Noir océan, de Marion Hänsel

 

Noir océan, de Marion HänselNoir océan est un film très bleu, très doux au thème très violent. Nous sommes en 1972. A bord d’un navire militaire français en mission dans le Pacifique, les heures passent lentement dans l’attente d’une quelconque action qui légitimerait leur enchaînement monocorde. Capturés par une distance absolue, éloignés de tout par des plages paradisiaques aux allures de bout du monde, de jeunes garçons mènent des jours orchestrés par la discipline mécanique de l’armée. Des codes, des ordres, des permissions viennent rythmer une vie qui s’étale sous un soleil trop clair, une mer trop calme.

L’amitié. Ces garçons ont 20 ans. Un âge qui n’oublie rien. Ils sont frêles et forts. Des hommes tout neufs. Des hommes enfants. Ils acceptent sans se poser de question, ont l’innocence de l’inconscience, le goût de l’insouciance parce qu’à 20 ans on sait que la vie est à venir, qu’elle se loge dans un présent qui ne pense pas à demain. Il y a Massina, la tête sur les épaules et l’air rêveur.
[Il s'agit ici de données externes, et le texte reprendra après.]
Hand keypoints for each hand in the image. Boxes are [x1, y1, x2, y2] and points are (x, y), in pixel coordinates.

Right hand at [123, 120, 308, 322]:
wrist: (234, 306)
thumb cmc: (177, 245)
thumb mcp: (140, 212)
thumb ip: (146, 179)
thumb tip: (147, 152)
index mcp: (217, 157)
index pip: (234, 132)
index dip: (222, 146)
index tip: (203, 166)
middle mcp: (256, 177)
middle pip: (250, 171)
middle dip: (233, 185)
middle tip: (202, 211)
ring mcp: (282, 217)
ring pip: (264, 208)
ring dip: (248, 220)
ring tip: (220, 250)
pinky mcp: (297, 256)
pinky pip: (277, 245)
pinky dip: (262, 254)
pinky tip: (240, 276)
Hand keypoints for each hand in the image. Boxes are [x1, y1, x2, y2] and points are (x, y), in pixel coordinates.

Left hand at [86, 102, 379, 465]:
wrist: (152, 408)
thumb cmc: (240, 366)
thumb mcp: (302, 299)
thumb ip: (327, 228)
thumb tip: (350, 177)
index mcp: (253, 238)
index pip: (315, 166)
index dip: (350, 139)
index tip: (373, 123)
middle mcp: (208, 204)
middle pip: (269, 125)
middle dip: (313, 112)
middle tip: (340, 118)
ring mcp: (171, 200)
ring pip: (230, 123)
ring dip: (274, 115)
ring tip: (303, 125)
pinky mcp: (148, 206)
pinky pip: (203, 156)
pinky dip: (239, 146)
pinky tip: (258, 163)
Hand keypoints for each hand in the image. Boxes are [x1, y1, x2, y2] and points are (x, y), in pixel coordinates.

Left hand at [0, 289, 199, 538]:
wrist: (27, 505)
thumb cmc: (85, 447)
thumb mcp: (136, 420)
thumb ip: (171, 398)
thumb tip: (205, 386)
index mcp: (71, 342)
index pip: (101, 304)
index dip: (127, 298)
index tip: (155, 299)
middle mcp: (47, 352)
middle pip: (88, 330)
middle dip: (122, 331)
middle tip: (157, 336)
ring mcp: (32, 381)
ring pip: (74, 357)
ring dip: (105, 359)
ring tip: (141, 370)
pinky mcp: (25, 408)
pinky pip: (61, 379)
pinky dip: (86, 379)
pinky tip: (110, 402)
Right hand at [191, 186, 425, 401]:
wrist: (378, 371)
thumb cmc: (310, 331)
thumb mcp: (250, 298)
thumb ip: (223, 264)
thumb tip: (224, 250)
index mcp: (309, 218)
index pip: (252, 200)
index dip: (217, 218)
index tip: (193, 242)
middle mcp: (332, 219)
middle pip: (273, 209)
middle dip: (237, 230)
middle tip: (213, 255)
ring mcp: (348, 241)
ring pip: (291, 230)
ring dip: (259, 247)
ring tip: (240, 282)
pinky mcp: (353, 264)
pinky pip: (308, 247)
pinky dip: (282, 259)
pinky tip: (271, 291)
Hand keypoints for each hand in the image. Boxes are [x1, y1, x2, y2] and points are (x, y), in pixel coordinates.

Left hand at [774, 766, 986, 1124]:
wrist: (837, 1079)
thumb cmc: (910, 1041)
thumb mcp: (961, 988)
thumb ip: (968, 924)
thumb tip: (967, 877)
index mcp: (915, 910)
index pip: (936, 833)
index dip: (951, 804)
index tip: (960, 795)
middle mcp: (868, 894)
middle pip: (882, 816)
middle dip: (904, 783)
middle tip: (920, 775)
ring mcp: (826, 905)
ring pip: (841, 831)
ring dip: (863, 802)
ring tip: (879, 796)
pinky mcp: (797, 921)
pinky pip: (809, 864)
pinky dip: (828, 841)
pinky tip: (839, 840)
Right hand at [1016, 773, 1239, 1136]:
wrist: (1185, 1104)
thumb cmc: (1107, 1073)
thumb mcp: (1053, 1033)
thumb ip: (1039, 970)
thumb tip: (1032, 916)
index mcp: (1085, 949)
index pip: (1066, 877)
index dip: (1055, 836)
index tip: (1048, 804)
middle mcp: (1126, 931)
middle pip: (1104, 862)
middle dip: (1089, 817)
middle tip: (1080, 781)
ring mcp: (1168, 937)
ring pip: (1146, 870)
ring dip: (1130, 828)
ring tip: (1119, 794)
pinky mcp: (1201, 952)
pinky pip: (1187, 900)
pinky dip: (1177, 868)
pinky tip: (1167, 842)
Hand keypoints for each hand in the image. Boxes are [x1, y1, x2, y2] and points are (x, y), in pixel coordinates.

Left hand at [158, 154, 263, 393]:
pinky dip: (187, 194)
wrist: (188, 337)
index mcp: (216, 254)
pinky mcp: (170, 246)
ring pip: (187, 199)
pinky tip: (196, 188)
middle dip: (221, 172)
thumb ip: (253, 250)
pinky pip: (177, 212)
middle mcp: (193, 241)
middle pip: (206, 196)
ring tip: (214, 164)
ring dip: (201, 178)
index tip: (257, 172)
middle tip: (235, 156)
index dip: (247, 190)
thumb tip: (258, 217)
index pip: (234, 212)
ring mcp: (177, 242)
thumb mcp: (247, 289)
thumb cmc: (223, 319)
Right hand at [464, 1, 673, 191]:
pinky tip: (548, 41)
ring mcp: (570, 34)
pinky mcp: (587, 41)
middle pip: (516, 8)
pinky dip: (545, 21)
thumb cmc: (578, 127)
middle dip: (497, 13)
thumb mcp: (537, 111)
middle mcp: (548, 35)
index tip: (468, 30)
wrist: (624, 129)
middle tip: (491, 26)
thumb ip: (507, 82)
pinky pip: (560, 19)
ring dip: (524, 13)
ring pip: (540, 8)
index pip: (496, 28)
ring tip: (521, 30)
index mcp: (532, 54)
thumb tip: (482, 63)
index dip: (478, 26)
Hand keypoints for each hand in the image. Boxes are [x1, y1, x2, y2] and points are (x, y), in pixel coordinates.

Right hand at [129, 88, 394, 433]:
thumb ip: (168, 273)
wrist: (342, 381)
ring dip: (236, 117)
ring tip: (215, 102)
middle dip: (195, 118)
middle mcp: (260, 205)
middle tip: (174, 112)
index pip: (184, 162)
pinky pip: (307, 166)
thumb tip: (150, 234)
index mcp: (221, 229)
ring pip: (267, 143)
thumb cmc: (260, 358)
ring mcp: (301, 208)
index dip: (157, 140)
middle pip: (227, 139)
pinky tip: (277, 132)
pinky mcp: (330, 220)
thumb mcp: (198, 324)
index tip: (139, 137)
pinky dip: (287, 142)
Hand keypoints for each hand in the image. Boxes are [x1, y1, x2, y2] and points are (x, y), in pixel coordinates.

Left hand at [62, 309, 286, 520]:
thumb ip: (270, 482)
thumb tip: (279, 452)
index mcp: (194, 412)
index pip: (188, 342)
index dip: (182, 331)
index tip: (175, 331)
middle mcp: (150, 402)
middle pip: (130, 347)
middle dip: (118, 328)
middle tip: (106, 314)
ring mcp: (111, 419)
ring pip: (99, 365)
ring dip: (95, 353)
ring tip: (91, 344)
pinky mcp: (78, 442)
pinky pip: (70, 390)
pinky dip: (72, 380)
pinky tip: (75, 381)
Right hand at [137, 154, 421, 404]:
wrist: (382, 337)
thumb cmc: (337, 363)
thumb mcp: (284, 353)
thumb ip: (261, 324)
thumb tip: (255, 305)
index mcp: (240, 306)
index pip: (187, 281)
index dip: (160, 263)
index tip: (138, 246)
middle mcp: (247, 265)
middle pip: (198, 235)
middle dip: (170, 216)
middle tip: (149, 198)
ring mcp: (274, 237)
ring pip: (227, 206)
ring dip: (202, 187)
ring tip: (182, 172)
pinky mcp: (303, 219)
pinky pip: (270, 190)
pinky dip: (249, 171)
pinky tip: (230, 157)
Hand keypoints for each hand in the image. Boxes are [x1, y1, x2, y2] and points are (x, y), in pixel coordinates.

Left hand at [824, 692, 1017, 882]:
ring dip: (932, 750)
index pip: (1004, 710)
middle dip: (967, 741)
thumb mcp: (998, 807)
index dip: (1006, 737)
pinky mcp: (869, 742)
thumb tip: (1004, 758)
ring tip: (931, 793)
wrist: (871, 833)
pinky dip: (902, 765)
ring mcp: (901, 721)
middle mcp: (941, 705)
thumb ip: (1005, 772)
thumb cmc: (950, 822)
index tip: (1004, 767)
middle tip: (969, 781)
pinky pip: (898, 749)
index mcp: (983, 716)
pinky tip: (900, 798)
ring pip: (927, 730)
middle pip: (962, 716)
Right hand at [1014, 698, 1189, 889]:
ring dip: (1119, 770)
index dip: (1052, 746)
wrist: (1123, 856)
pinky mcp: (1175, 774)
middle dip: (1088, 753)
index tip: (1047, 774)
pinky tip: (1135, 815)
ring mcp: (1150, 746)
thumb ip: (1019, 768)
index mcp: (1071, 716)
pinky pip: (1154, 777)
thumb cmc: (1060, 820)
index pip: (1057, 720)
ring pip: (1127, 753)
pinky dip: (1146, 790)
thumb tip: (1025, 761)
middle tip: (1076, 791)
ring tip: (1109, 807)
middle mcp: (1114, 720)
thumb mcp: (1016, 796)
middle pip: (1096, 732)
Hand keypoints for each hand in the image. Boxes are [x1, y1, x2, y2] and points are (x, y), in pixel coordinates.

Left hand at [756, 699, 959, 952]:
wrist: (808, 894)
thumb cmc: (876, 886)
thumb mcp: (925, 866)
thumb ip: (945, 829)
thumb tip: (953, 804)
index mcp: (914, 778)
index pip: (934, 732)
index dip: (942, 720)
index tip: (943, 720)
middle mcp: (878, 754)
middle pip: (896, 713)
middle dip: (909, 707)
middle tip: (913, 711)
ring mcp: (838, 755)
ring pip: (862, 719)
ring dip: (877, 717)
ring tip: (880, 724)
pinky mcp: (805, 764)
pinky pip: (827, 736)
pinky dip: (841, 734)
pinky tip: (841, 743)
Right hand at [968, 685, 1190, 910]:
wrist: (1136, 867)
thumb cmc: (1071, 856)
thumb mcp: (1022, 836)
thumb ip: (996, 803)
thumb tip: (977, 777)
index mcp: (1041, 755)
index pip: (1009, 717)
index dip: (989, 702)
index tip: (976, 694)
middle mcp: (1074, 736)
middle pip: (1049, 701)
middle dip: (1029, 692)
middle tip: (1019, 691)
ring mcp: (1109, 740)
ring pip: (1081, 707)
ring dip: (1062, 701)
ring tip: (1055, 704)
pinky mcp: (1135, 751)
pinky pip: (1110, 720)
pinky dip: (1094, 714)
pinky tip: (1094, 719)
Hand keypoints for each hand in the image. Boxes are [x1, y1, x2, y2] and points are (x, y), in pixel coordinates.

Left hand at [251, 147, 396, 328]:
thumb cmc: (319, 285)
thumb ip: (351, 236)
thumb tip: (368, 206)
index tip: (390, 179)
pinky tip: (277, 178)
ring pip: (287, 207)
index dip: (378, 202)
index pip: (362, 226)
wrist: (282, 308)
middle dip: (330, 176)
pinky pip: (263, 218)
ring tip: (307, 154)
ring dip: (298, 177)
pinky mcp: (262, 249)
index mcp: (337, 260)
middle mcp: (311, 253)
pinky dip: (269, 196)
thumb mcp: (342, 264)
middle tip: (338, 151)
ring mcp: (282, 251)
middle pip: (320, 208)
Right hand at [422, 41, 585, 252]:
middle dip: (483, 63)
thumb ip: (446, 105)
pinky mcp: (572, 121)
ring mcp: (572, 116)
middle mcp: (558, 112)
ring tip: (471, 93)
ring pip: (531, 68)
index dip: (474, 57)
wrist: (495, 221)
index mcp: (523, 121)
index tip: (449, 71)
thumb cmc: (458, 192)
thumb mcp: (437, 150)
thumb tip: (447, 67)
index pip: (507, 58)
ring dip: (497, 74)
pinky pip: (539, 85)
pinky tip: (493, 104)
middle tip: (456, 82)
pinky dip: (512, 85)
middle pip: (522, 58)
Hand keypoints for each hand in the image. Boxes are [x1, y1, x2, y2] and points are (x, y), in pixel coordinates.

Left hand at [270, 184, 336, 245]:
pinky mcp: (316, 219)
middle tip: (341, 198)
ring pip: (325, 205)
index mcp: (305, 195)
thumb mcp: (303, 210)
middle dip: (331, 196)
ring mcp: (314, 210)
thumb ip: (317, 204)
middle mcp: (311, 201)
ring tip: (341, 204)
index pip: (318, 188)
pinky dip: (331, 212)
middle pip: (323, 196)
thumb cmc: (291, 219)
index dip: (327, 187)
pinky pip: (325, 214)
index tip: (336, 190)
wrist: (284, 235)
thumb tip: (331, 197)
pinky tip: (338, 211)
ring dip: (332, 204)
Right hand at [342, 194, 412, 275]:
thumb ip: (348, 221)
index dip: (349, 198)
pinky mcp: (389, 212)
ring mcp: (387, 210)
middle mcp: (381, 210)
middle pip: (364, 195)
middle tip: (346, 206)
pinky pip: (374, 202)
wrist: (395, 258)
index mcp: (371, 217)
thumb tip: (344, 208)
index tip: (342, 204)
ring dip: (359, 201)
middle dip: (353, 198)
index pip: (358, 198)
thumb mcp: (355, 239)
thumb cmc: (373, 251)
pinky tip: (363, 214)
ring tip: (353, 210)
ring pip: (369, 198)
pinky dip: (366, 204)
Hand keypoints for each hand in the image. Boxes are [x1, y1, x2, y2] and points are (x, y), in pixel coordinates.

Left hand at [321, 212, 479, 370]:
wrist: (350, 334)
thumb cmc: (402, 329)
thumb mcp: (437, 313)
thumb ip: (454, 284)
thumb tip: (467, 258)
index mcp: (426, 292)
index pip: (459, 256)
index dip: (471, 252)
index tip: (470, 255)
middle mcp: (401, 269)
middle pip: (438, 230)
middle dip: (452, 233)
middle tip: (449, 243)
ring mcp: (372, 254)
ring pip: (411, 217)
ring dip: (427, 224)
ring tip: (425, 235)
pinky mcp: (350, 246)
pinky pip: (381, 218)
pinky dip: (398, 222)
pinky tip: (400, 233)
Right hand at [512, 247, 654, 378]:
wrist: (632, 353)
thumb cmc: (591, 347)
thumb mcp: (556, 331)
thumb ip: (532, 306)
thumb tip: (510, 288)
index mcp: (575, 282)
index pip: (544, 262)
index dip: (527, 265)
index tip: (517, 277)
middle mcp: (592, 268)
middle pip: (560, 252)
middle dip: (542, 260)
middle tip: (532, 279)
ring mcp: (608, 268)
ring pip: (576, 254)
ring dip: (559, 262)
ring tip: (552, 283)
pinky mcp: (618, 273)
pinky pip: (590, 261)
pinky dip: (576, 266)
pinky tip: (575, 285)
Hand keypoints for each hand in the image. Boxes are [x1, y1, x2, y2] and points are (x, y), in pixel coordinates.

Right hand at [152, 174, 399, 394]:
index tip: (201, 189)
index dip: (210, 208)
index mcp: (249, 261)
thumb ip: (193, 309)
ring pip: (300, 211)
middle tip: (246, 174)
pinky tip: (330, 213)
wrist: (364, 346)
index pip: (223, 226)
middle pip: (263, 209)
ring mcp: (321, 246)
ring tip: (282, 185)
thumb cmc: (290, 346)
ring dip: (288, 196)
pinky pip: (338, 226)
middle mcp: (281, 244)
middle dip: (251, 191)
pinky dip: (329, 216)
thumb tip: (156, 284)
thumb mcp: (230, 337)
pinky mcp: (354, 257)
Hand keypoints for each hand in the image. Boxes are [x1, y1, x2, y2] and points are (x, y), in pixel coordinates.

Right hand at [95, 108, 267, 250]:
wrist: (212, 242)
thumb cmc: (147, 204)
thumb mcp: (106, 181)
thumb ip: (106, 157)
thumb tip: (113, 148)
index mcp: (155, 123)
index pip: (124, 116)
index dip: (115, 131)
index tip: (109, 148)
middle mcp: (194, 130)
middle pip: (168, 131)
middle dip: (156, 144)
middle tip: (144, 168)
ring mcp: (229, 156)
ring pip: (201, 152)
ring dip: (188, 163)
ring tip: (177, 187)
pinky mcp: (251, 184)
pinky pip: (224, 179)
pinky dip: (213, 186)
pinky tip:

Giovanni, son chien qui n’est pas le sien. Moriarty, le mal-aimé, le grassouillet qui insiste pour recueillir l’affection des autres, tyrannise des poulpes pour se distraire, rit par complaisance, aimerait ressembler aux autres, prend des photos pour les envoyer à sa maman. Parce qu’une photo peut dire même ce qui n’a jamais existé. Il y a surtout Moriarty, plus sombre et solitaire que tous les autres. Plus fragile aussi parce que plus intelligent.

La bombe éclate comme un rêve doré, immense, silencieux. Une lumière éblouissante et belle. Un nuage en forme de champignon. Les jeunes hommes ont un masque pour se protéger les yeux. Comme d’une éclipse. Et plus rien. Seul Moriarty est inconsolable.

De ce film très lent, qui aurait pu être mieux incarné et plus affirmé se détache une profonde tendresse. Celle de ces garçons qui peinent à exister et apprennent à vivre ensemble. Néanmoins, se dégage peut-être le sentiment de rester à la surface, celle d’un océan trop grand ou d’un film qui se perd en longueurs. Reste la vulnérabilité. Celle de l’amitié, de personnages pris dans l’amorce d’une vie, de la planète sacrifiée par des innocents, de la confiance en soi à construire chaque jour. Un film qui montre que les grands événements ne rythment pas la vie. C’est dans le quotidien des heures perdues qu’elle s’inscrit.

Noir océan, de Marion Hänsel, avec Nicolas Robin, Adrien Jolivet, Romain David. France, Belgique, 2010. Sortie le 22 juin 2011. D’après deux nouvelles de Hubert Mingarelli extraites du recueil Océan Pacifique.